3. Know why you are doing this. Why are you making this change? Why are you trying to get in shape? Why are you trying to eat better? Why are you passing on that glorious piece of cheesecake? Why are you dragging yourself out of bed and getting in your car to go work out when you could get another hour of sleep? If you don’t know the answers to these questions, and if your answers aren’t sufficient for you – you will fail.
When I first lost weight before meeting Janelle my primary motivation was to get thinner so girls would like me. As I ran around Lake Elizabeth or ate my chicken breast at Outback while my buddies savored the garlic mashed potatoes I would remember why I was doing this: for the ladies. Yes, it’s shallow as heck, but it was my motivation. I dropped weight throughout the year, met Janelle, got engaged, and lost my motivation. My habits also took a hit; I wanted to spend lots of time with her, which meant I’d eat with her and her family or hang out instead of working out. I no longer had a good answer to those questions – at least not one I really believed. I knew working out would make me healthier and feel better but I didn’t really care.

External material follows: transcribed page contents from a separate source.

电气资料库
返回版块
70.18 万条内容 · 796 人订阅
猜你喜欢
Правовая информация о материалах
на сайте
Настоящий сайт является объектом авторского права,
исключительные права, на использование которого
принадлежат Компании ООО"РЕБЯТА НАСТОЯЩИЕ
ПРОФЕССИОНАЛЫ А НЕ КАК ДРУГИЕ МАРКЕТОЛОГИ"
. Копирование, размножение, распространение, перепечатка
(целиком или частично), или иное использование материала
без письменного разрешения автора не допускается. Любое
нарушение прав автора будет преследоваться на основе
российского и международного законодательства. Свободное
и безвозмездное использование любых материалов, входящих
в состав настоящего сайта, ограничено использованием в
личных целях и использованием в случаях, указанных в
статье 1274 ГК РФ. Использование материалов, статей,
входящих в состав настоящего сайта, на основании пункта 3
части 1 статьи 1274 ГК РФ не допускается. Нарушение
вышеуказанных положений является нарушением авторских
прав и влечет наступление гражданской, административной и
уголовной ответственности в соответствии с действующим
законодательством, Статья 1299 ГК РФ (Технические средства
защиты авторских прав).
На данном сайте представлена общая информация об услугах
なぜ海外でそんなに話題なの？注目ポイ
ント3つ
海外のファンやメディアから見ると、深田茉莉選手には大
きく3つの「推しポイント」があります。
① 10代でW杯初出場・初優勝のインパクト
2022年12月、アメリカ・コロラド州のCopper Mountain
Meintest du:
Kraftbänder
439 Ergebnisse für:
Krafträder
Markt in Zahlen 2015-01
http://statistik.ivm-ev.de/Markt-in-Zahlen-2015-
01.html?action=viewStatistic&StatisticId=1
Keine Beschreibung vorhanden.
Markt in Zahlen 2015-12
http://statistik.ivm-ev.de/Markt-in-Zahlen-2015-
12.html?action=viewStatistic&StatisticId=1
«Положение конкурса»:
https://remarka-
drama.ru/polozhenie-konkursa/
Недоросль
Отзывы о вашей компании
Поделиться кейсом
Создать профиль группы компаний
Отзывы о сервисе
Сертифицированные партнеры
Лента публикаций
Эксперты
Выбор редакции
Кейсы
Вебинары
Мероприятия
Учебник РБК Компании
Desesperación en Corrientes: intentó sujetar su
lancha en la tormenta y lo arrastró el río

Over the next couple of years I developed new motivation and now the answers to those questions keep me motivated. When my alarm goes off at 4:45am and I’m tired because I didn’t sleep well and I don’t want to get up, I can answer the question I ask myself: “why am I doing this?” Make sure you can do the same. If you don’t answer the question before your alarm goes off, and answer it in a way that means something to you, then you’ll have a hard time sticking with it.